Collected data:
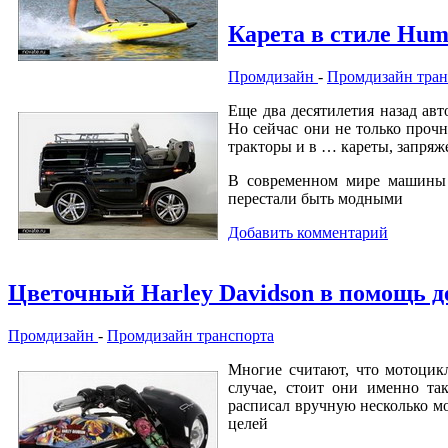
Карета в стиле Hu
Промдизайн
-
Промдизайн тран
Еще два десятилетия назад а
Но сейчас они не только прочн
тракторы и в … кареты, запряж
В современном мире машины 
перестали быть модными
Добавить комментарий
Цветочный Harley Davidson в помощь 
Промдизайн
-
Промдизайн транспорта
Многие считают, что мотоцикл
случае, стоит они именно та
расписал вручную несколько мо
целей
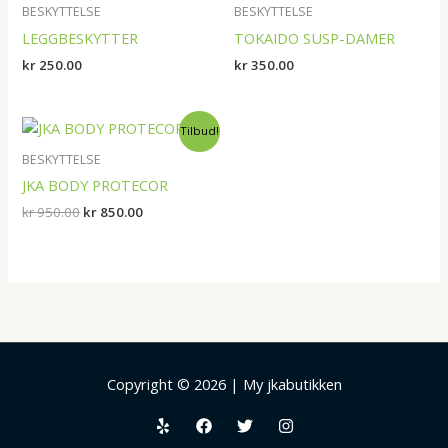
BESKYTTELSE
BESKYTTELSE
LEGGBESKYTTER
TOKAIDO SUSP-DAMER
kr
250.00
kr
350.00
Opprinnelig
Nåværende
Tilbud!
pris
pris
var:
er:
BESKYTTELSE
kr 950.00.
kr 850.00.
JKA BODY PROTECOR
kr
950.00
kr
850.00
Copyright © 2026 | My jkabutikken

Task item:
Each entry above should be printed again word for word, with any picture dropped.

Response:
Карета в стиле Hu
Промдизайн
-
Промдизайн тран
Еще два десятилетия назад а
Но сейчас они не только прочн
тракторы и в … кареты, запряж
В современном мире машины 
перестали быть модными
Добавить комментарий
Цветочный Harley Davidson в помощь 
Промдизайн
-
Промдизайн транспорта
Многие считают, что мотоцикл
случае, стоит они именно та
расписал вручную несколько мо
целей
BESKYTTELSE
BESKYTTELSE
LEGGBESKYTTER
TOKAIDO SUSP-DAMER
kr
250.00
kr
350.00
Opprinnelig
Nåværende
Tilbud!
pris
pris
var:
er:
BESKYTTELSE
kr 950.00.
kr 850.00.
JKA BODY PROTECOR
kr
950.00
kr
850.00
Copyright © 2026 | My jkabutikken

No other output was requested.